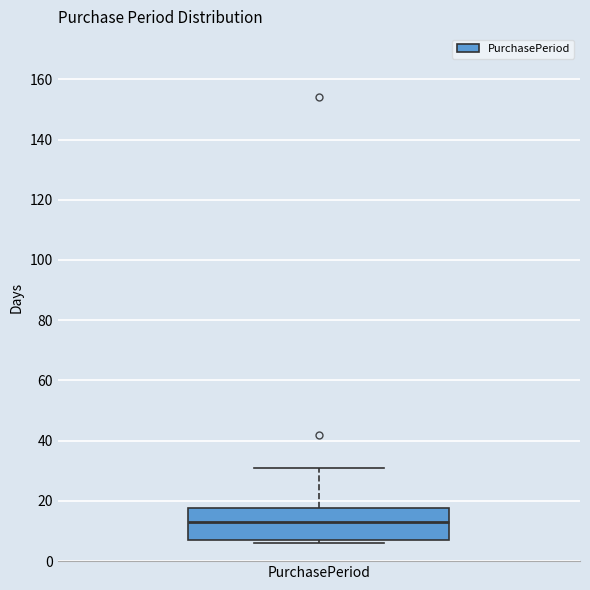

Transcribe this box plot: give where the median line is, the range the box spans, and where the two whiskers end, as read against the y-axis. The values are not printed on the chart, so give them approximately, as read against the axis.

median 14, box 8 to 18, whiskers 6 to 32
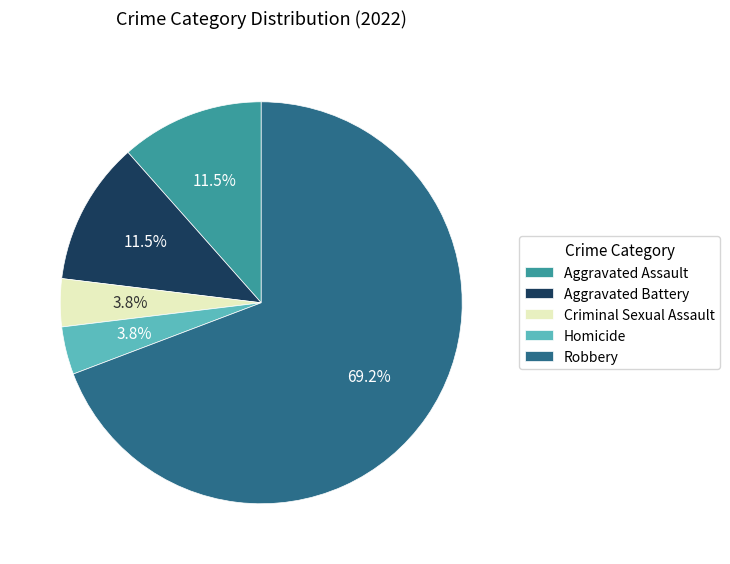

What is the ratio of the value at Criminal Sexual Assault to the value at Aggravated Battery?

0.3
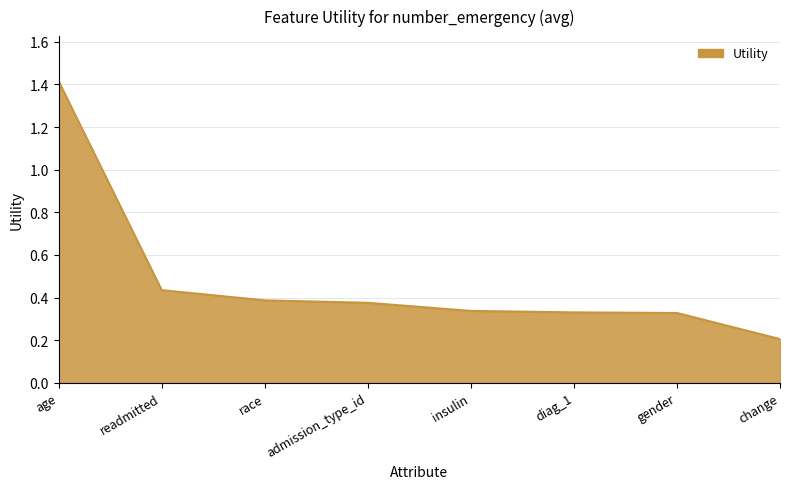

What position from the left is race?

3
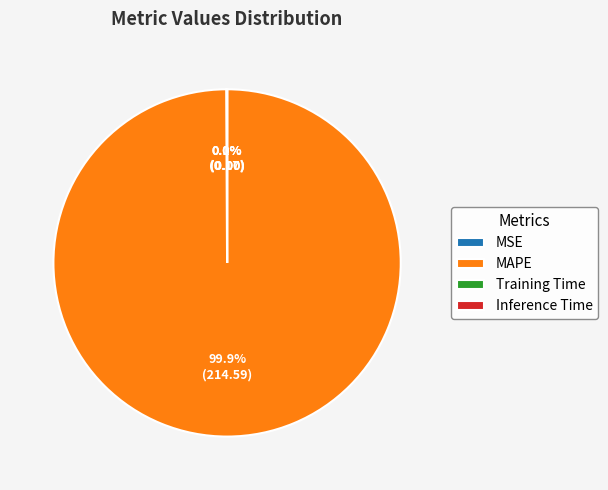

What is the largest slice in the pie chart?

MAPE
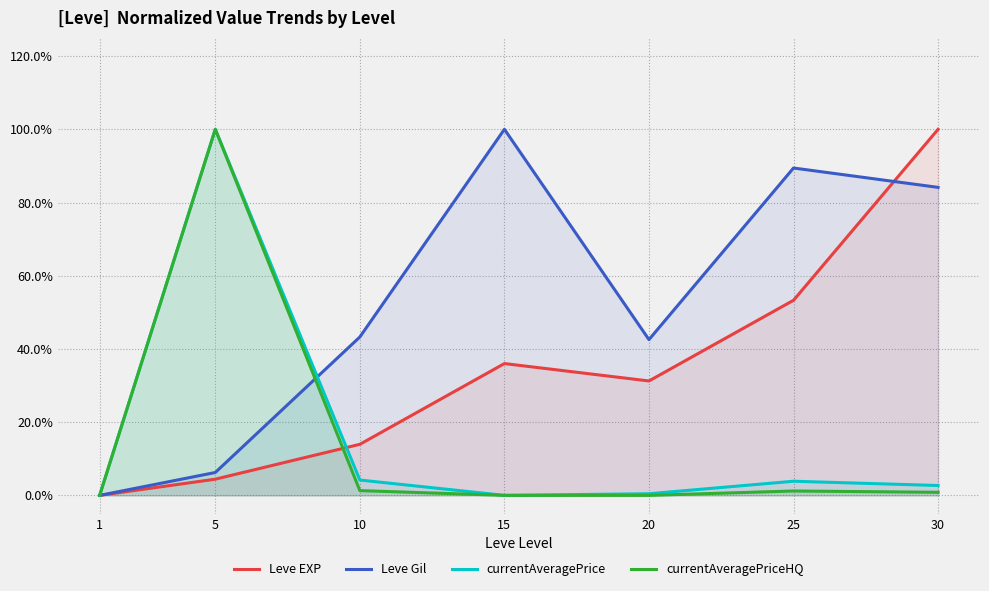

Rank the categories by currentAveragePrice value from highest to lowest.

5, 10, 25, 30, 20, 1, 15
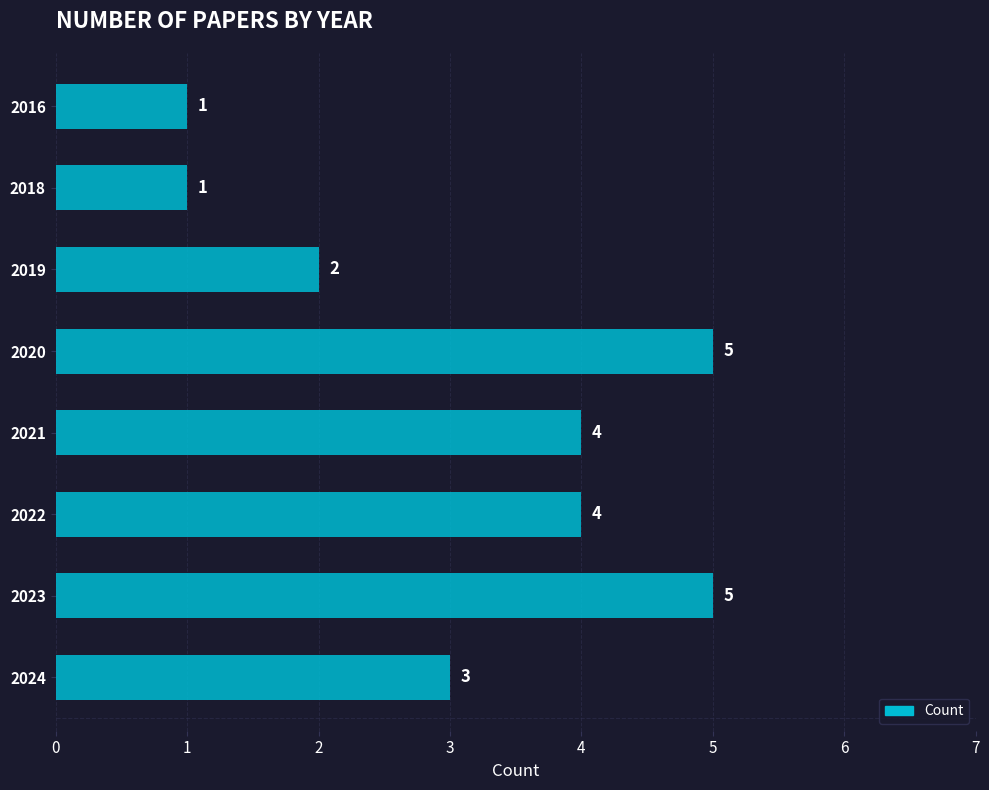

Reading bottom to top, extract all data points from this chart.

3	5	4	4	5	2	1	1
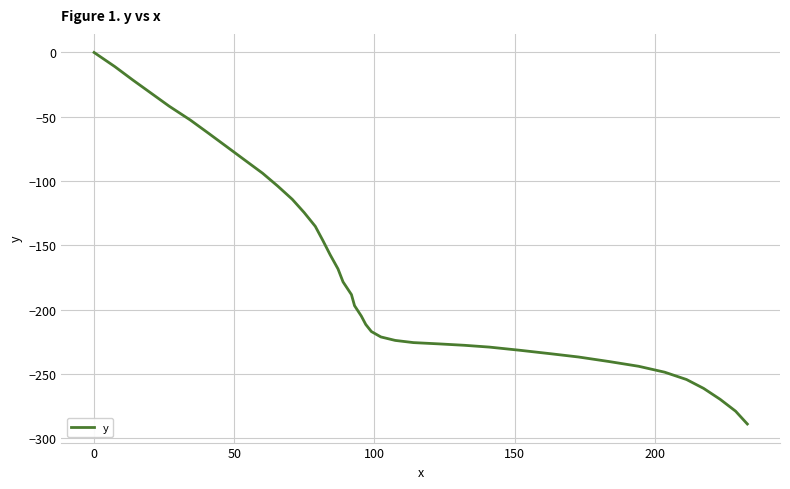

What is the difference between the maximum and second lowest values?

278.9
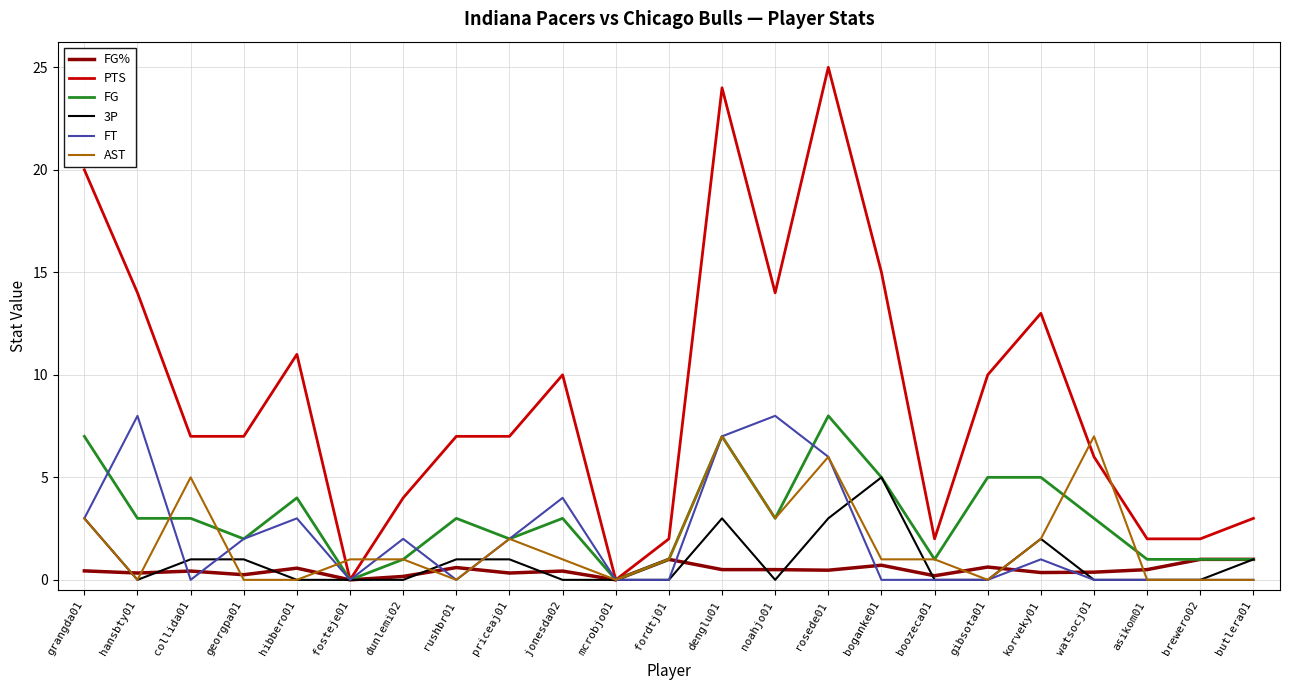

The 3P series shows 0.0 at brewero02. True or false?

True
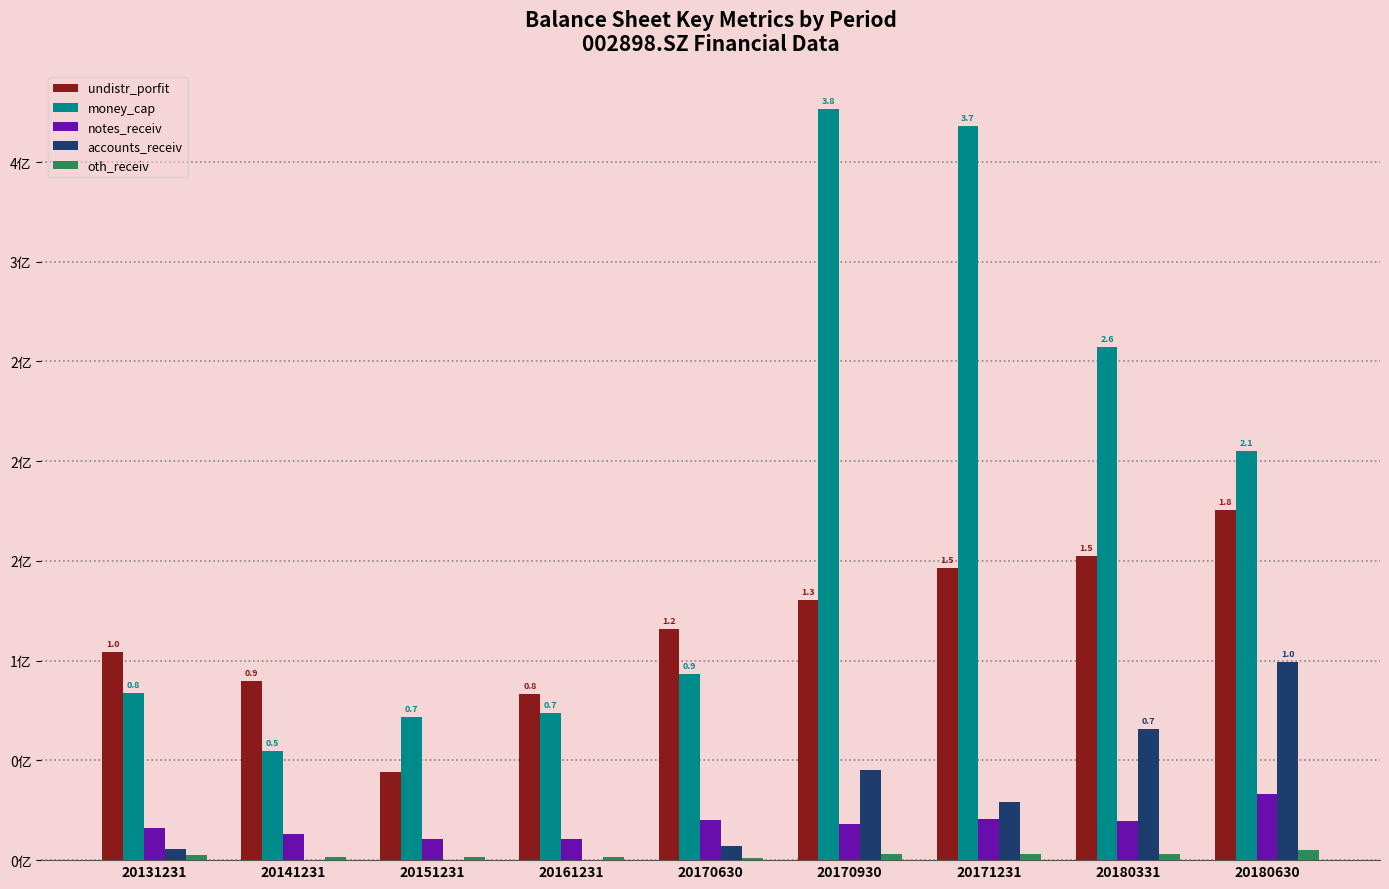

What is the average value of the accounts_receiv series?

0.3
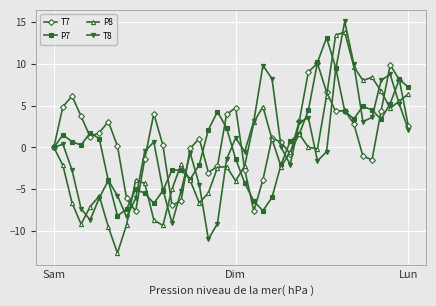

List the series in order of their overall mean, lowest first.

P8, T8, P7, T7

_TO-DO ITEM_
Please change "series" to "sequence" throughout the listing, from the line with "The 3P series" up to and including the end of the listing, with everything else unchanged. Reproduce only those lines and omit the pictures.

_RESPONSE FOR THIS EXERCISE_
The 3P sequence shows 0.0 at brewero02. True or false?

True

What is the average value of the accounts_receiv sequence?

0.3

List the sequence in order of their overall mean, lowest first.

P8, T8, P7, T7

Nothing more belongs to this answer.